### Data provided
- - -

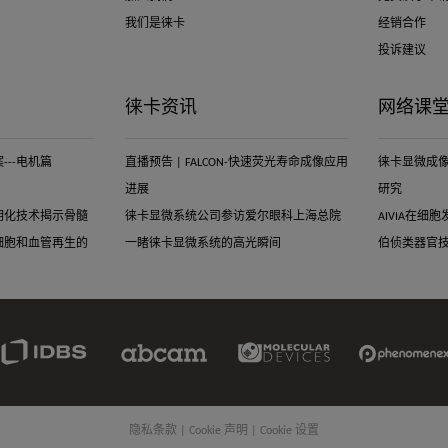
我们是徕卡
经销合作
投诉建议
徕卡资讯
网络课
--电机篇
直播预告 | FALCON-快速荧光寿命成像应用
徕卡显微成
进展
研究
明化技术揭示骨髓
徕卡显微系统公司参访爱尔眼科上海总院
AIVIA在
细胞和血管再生的
一睹徕卡显微系统的高光瞬间
伯侦类器官
IDBS
Abcam
Molecular
Phenomenex
Link
Limited
Devices
Link
Link
Link
隐私条款
|
Cookie 声明
|
Cookie 设置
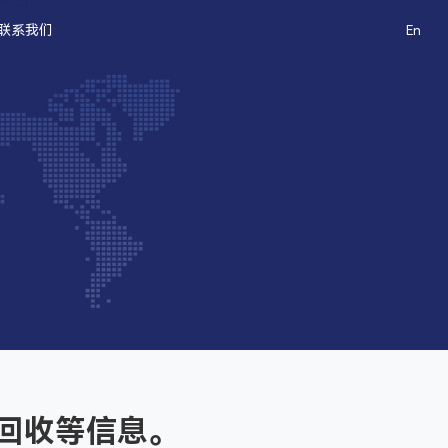
联系我们
En
回收等信息。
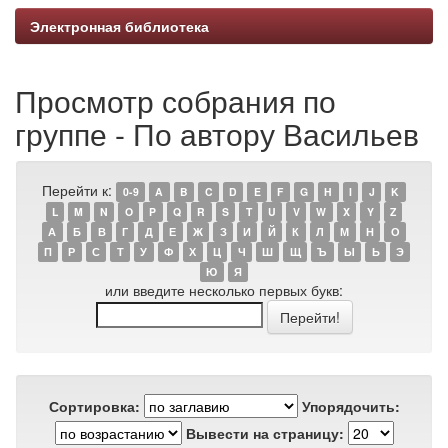
Электронная библиотека
Просмотр собрания по
группе - По автору Васильев
Перейти к:
0-9
A
B
C
D
E
F
G
H
I
J
K
L
M
N
O
P
Q
R
S
T
U
V
W
X
Y
Z
А
Б
В
Г
Д
Е
Ж
З
И
Й
К
Л
М
Н
О
П
Р
С
Т
У
Ф
Х
Ц
Ч
Ш
Щ
Ъ
Ы
Ь
Э
Ю
Я
или введите несколько первых букв:
Сортировка:
Упорядочить:
Вывести на страницу:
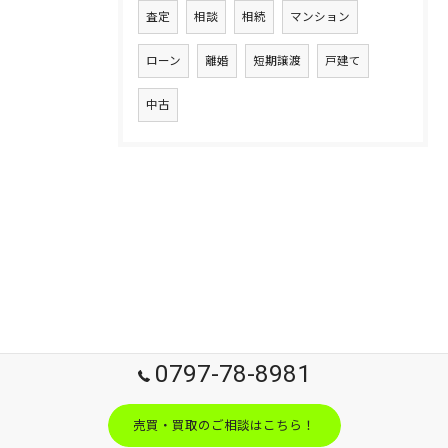
査定
相談
相続
マンション
ローン
離婚
短期譲渡
戸建て
中古
0797-78-8981
売買・買取のご相談はこちら！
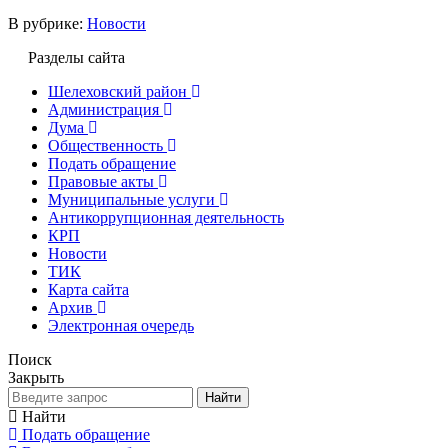
В рубрике:
Новости
Разделы сайта
Шелеховский район
Администрация
Дума
Общественность
Подать обращение
Правовые акты
Муниципальные услуги
Антикоррупционная деятельность
КРП
Новости
ТИК
Карта сайта
Архив
Электронная очередь
Поиск
Закрыть
Найти
Найти
Подать обращение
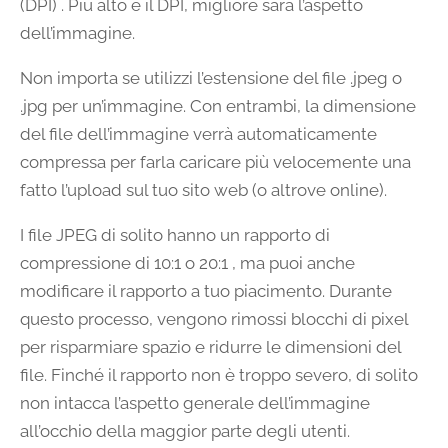
(DPI) . Più alto è il DPI, migliore sarà l’aspetto
dell’immagine.
Non importa se utilizzi l’estensione del file .jpeg o
.jpg per un’immagine. Con entrambi, la dimensione
del file dell’immagine verrà automaticamente
compressa per farla caricare più velocemente una
fatto l’upload sul tuo sito web (o altrove online).
I file JPEG di solito hanno un rapporto di
compressione di 10:1 o 20:1 , ma puoi anche
modificare il rapporto a tuo piacimento. Durante
questo processo, vengono rimossi blocchi di pixel
per risparmiare spazio e ridurre le dimensioni del
file. Finché il rapporto non è troppo severo, di solito
non intacca l’aspetto generale dell’immagine
all’occhio della maggior parte degli utenti.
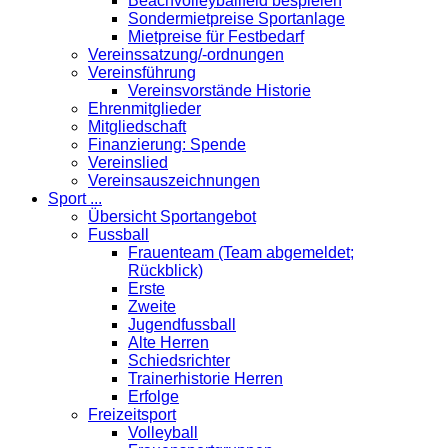
Beachvolleyballfeld bespielen
Sondermietpreise Sportanlage
Mietpreise für Festbedarf
Vereinssatzung/-ordnungen
Vereinsführung
Vereinsvorstände Historie
Ehrenmitglieder
Mitgliedschaft
Finanzierung: Spende
Vereinslied
Vereinsauszeichnungen
Sport ...
Übersicht Sportangebot
Fussball
Frauenteam (Team abgemeldet;
Rückblick)
Erste
Zweite
Jugendfussball
Alte Herren
Schiedsrichter
Trainerhistorie Herren
Erfolge
Freizeitsport
Volleyball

- - -

### Problem requirements
The lines from the one holding "Non importa se" to the final line of the entries are to be duplicated exactly, and the pictures are to be left out.

### Answer to this exercise
Non importa se utilizzi l’estensione del file .jpeg o
.jpg per un’immagine. Con entrambi, la dimensione
del file dell’immagine verrà automaticamente
compressa per farla caricare più velocemente una
fatto l’upload sul tuo sito web (o altrove online).
I file JPEG di solito hanno un rapporto di
compressione di 10:1 o 20:1 , ma puoi anche
modificare il rapporto a tuo piacimento. Durante
questo processo, vengono rimossi blocchi di pixel
per risparmiare spazio e ridurre le dimensioni del
file. Finché il rapporto non è troppo severo, di solito
non intacca l’aspetto generale dell’immagine
all’occhio della maggior parte degli utenti.
Beachvolleyballfeld bespielen
Sondermietpreise Sportanlage
Mietpreise für Festbedarf
Vereinssatzung/-ordnungen
Vereinsführung
Vereinsvorstände Historie
Ehrenmitglieder
Mitgliedschaft
Finanzierung: Spende
Vereinslied
Vereinsauszeichnungen
Sport ...
Übersicht Sportangebot
Fussball
Frauenteam (Team abgemeldet;
Rückblick)
Erste
Zweite
Jugendfussball
Alte Herren
Schiedsrichter
Trainerhistorie Herren
Erfolge
Freizeitsport
Volleyball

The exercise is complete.